▶ [What is required]: Identify each line of the records that contains the string "myocardium", matching case exactly, and copy those lines.

▶ [Materials provided]:
================

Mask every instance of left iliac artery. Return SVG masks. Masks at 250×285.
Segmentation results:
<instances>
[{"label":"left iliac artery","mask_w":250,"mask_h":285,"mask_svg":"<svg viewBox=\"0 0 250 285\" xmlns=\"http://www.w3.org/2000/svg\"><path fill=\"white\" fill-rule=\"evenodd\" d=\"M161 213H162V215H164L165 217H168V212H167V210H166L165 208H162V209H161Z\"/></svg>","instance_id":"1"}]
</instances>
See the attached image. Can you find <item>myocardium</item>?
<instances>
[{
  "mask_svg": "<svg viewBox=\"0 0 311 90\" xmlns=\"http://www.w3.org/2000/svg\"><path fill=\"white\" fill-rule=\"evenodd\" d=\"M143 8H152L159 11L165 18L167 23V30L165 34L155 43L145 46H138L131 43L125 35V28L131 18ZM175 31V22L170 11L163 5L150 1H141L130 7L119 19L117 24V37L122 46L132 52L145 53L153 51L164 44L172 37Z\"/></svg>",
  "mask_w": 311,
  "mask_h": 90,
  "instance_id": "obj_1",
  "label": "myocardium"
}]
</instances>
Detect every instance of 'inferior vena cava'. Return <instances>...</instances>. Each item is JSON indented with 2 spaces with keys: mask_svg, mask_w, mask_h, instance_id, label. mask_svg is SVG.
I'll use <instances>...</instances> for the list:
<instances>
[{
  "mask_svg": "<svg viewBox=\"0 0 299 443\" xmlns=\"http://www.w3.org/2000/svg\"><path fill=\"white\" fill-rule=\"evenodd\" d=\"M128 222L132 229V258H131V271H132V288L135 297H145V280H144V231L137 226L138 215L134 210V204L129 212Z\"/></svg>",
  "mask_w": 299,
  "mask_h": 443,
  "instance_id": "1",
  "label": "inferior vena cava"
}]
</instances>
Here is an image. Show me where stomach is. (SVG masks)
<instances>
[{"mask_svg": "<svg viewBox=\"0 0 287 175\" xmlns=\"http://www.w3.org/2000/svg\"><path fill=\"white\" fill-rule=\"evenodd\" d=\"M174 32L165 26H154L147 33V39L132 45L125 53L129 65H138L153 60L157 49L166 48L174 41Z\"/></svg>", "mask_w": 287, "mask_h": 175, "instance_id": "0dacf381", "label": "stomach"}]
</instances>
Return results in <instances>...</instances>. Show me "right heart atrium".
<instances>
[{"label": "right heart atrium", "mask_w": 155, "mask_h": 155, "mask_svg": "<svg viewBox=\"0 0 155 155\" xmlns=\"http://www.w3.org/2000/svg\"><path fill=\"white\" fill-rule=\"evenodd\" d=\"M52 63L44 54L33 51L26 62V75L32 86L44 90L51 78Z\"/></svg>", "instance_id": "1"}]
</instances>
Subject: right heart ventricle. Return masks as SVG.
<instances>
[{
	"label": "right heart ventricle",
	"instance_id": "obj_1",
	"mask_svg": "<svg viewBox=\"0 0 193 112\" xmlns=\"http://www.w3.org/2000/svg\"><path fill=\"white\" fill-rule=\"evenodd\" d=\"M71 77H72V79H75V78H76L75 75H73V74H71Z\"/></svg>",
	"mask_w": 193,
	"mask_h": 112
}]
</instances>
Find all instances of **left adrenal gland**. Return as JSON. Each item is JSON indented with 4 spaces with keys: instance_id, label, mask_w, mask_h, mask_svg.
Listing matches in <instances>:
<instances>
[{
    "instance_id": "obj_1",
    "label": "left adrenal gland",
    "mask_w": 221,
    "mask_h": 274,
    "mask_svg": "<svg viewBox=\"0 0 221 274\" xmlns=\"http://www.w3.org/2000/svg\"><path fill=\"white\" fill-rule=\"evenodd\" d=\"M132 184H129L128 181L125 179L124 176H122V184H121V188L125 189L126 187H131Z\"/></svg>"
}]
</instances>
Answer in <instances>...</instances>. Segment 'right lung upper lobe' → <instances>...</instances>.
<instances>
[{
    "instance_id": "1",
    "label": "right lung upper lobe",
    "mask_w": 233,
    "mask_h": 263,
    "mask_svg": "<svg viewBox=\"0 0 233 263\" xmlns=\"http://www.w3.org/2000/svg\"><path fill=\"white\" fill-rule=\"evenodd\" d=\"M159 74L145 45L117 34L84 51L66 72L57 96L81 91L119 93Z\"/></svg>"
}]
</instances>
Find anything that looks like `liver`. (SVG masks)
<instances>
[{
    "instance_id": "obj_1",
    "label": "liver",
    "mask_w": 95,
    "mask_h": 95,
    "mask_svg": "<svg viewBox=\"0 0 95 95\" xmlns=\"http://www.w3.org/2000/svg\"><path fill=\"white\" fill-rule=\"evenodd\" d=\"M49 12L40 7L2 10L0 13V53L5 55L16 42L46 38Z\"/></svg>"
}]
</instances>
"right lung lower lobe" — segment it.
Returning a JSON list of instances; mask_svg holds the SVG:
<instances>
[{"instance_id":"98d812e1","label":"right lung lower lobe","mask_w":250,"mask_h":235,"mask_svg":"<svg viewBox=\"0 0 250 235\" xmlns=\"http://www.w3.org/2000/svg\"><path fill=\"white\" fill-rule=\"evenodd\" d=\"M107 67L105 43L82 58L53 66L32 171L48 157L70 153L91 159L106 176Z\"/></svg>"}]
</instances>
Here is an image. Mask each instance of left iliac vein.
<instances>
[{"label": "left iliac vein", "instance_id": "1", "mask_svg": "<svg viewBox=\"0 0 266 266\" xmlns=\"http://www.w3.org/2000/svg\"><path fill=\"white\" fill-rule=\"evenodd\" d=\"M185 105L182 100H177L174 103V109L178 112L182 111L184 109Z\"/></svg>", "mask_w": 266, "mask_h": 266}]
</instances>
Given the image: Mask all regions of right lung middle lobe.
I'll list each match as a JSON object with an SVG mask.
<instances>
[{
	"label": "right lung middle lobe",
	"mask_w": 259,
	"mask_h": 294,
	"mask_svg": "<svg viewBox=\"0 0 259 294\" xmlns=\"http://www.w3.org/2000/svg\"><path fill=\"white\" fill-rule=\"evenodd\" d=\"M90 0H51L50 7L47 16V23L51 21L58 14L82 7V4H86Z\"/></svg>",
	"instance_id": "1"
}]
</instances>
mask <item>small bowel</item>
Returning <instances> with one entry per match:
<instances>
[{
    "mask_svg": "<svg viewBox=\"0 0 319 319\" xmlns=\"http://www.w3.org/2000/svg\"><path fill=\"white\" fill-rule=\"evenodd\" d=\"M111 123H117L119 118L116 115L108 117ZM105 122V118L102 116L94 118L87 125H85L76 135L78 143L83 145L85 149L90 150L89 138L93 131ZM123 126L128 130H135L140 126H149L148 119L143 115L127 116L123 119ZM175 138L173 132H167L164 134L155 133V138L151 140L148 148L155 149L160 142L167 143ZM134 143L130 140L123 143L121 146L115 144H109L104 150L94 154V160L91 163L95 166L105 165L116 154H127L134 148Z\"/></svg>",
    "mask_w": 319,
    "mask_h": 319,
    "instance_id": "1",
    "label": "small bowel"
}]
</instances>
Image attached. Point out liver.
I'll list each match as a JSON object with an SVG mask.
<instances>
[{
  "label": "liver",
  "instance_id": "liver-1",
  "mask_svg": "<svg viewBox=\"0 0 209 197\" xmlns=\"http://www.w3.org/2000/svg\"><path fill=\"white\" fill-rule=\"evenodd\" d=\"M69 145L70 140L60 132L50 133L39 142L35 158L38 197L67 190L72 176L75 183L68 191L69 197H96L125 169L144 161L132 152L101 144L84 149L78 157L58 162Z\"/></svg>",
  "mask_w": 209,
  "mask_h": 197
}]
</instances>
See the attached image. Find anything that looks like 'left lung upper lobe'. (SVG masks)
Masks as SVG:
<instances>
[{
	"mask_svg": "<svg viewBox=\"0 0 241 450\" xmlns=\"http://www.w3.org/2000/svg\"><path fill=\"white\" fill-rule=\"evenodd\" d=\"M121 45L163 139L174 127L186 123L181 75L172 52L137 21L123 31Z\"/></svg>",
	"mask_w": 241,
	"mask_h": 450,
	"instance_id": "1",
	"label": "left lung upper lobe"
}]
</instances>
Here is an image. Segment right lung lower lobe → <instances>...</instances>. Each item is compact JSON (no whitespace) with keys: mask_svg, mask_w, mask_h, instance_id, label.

================

▶ [Full answer]:
See the attached image. Can you find <item>myocardium</item>?
  "label": "myocardium"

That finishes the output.